Dewy was wrong in his goal, progressives looked at his goal as the road to utopia, without thinking and realizing that a persons dreams and aspirations are more important than the collective. Keep up your "fight" as it is the good fight, it recognizes the fact that God has given us our own individual desires and capabilities. I promote home schooling in many different areas, not to undercut public education, but more to enhance it. I also strongly promote parental involvement at all levels of education. It is the parent who first and for most contributes to the self esteem and self worth of the child and they are more than critical in the development of the child through about 16 or 17. Teachers, principals, governmental agencies do not have the same emotional commitment as a parent, nor do that have the blessings of seeing the child grow from an embryo to an adult, and those two considerations have been replaced by "we know best" edicts which are contrary to the innate desire of a parent to do what is best for a child.
Just my thoughts!!
Some good thinking here. The "Global" aspect is the kiss of death for our children as it is crafted to inure them to the idea that our Constitution is a hindrance rather than the instrument which guarantees their freedom and makes America unique in the world. At least it has until the last few decades when the Fed and agenda driven liberal, progressive, Marxist politicians got involved in local education.
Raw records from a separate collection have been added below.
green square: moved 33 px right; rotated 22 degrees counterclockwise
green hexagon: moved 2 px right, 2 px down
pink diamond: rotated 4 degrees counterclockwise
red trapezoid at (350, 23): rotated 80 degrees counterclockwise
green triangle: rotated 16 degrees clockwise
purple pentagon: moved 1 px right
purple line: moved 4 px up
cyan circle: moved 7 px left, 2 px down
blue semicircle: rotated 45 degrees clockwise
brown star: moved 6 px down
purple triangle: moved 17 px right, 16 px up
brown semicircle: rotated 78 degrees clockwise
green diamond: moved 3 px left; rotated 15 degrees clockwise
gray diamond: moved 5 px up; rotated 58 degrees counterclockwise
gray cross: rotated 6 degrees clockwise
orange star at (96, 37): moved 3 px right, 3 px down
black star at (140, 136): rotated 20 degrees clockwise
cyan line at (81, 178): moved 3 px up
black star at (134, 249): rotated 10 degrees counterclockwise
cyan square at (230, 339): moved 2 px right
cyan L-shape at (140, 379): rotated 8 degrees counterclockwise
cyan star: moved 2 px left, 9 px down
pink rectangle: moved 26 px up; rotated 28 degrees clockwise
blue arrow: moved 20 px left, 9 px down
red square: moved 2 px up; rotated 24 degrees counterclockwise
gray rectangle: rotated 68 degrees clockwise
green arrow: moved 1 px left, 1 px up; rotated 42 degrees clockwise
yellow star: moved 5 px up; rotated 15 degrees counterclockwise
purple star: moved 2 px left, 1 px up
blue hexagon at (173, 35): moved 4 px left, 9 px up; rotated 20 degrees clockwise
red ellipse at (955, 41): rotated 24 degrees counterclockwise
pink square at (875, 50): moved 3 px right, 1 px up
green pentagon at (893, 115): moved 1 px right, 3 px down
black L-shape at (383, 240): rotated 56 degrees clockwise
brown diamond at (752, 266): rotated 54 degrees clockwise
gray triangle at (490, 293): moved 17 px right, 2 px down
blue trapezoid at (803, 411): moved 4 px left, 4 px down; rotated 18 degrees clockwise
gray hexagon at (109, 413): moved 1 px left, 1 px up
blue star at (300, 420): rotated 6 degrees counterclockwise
Another good read Ms.T..Reminds me of what we were told by certain Dewey eyed educators when I was staring high school. We were told back then (in the 60's)that we needed to "reach beyond whatever we had learned at home or in church and trust our educators who could lead us to a brighter and more promising future." I was the kid who got high B or low A when I was interested in the subject--or liked the Teacher.-but I got bored easy and found being class clown had more immediate rewards. I recall hearing somewhere the purpose of education today is not to educate so much as to prepare children to serve as citizens of our global community. Stepford indeed--the progressives dream for America.